I have long been a fan of the final group of the evening, Splinter Orchestra, a group who use traditional instrumentation (brass, strings, percussion, etc), in often unconventional ways in a group free-improvisation; to my mind embodying the notion of "music of the moment". With a frequently changing orchestral composition and personnel, the group tonight was made up of sixteen instrumentalists arranged in a horse-shoe shape across the stage and among the audience for the performance of Burkhard Beins' graphically scored group-interaction piece Adapt/Oppose. As I later discovered when typing the title the piece into my internet search engine, this "score" is a modular sign system that guides ensembles through group free improvisation. Taking queues from each other, the musicians involved form group cells within the orchestra to collaboratively improvise on a microcosmic scale, all within the trajectory of the overall group improvisation. Tonight, it all began with the airy, non-pitched blowing of saxophone, soon joined by light harmonics from cello, then violin. As the saxophone slowly dropped out, the group's energy shifted as flute and then bowed electric guitar began. The flutter-tongueing of the flautist sounded almost reptilian whilst supported by the vertical bow-bouncing of cello and from within this low-volume, inharmonic noise emerged Eastern European-flavoured melodies from the violin. Progressively, the focus of the improvisation shifted around the ensemble in an anti-clockwise direction, culminating in the swelling of horns (sounding quite like foghorns!), a drum-roll played with rim-shots on the snare and further percussion coming from chopsticks being tapped under the bridge of the electric guitar.

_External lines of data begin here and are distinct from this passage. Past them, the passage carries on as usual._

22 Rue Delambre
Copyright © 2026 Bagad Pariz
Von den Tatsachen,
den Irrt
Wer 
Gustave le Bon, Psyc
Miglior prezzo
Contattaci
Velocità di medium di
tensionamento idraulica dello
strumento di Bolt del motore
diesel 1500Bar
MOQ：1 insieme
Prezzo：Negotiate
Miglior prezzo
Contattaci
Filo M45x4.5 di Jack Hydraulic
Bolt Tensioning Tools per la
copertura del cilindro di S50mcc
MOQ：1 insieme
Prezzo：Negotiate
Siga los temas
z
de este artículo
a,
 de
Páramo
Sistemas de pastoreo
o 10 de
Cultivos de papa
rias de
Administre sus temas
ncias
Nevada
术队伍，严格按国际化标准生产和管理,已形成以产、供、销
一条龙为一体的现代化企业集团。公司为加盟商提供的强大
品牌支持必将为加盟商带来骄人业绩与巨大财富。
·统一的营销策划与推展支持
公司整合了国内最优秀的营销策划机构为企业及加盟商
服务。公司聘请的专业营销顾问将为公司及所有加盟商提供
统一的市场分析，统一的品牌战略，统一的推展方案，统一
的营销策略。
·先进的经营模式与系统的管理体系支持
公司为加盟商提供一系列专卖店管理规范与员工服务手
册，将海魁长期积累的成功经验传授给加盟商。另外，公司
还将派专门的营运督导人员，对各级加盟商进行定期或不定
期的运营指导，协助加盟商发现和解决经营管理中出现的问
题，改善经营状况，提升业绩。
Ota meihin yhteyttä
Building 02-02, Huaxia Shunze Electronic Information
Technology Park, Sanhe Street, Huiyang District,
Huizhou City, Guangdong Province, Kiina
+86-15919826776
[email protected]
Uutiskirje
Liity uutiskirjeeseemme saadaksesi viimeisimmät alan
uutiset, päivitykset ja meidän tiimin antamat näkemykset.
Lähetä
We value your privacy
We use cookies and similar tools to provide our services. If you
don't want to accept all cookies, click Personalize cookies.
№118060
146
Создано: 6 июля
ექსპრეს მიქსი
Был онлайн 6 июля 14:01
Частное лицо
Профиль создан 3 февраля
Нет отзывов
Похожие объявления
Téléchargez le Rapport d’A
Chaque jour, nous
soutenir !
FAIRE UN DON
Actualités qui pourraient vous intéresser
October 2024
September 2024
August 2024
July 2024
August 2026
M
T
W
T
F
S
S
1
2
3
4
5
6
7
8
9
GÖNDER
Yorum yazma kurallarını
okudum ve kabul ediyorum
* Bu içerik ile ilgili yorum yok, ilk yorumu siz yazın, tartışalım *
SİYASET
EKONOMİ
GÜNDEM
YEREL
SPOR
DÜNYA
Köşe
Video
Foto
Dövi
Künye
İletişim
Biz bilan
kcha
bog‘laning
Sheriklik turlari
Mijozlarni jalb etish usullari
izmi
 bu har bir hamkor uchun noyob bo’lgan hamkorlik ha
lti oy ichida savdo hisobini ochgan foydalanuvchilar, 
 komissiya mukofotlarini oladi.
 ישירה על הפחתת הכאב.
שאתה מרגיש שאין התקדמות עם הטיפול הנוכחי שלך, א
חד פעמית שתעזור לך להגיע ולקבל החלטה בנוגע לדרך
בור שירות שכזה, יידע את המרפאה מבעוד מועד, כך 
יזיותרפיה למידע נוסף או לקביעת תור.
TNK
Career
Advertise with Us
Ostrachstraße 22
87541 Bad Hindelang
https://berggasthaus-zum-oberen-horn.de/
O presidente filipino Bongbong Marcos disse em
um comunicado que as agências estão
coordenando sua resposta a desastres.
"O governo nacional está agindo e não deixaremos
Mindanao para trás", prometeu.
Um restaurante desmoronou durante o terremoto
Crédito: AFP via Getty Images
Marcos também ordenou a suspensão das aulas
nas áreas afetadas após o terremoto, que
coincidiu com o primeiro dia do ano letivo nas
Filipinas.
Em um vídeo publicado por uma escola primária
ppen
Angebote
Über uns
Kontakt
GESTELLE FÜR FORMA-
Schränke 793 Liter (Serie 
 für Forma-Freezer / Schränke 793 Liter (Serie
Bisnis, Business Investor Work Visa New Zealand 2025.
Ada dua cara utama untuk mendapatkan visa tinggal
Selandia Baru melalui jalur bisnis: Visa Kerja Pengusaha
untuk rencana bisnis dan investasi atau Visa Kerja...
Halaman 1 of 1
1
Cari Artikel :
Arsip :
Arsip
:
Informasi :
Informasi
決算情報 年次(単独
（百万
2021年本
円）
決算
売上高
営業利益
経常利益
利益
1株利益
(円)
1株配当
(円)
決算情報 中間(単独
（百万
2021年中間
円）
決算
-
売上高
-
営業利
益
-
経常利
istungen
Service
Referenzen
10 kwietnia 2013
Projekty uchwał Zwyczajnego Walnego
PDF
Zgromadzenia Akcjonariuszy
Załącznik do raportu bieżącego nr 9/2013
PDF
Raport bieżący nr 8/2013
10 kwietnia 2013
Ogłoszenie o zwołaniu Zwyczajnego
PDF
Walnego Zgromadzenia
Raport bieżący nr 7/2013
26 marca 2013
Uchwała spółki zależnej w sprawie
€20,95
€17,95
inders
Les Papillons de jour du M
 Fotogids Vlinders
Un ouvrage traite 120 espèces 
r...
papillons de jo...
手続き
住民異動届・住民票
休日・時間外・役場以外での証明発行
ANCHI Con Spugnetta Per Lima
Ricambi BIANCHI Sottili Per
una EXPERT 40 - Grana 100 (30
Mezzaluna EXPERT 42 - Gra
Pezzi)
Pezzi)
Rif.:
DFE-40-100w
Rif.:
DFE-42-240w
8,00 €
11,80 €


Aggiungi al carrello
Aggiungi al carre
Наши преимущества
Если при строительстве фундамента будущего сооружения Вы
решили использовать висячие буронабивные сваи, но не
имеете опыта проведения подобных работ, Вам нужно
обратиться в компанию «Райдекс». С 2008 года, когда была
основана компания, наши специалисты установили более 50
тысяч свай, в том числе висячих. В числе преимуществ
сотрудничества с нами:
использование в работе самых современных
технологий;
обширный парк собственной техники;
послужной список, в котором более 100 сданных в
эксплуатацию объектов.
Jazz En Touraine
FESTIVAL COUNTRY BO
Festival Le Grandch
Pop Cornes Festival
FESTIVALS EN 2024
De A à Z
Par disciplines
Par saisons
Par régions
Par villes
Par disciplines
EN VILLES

Finally, the energy of the group subsided and the piece was over, but not without me noticing Rendra Freestone (a familiar face in the percussion and folk scenes in Sydney/Central Coast), sitting in the centre of the stage but not playing throughout. He may have been ever-so-subtly directing the group improvisation or just feeling the moment!
Following the final applause and the closing words of the night from the emcee, I headed into the night feeling exhilarated and musically inspired. I am more than mildly enamoured by the organisers of the Now Now Festival and the musicians who participated in it for contributing to Sydney's diverse music scene and for providing an outlet for contemporary art music. As both a musician and a punter I am also thankful for the existence of the venues that hosted this festival - The Red Rattler, 55 Sydenham Rd, SNO Contemporary Art Projects and 107 Projects.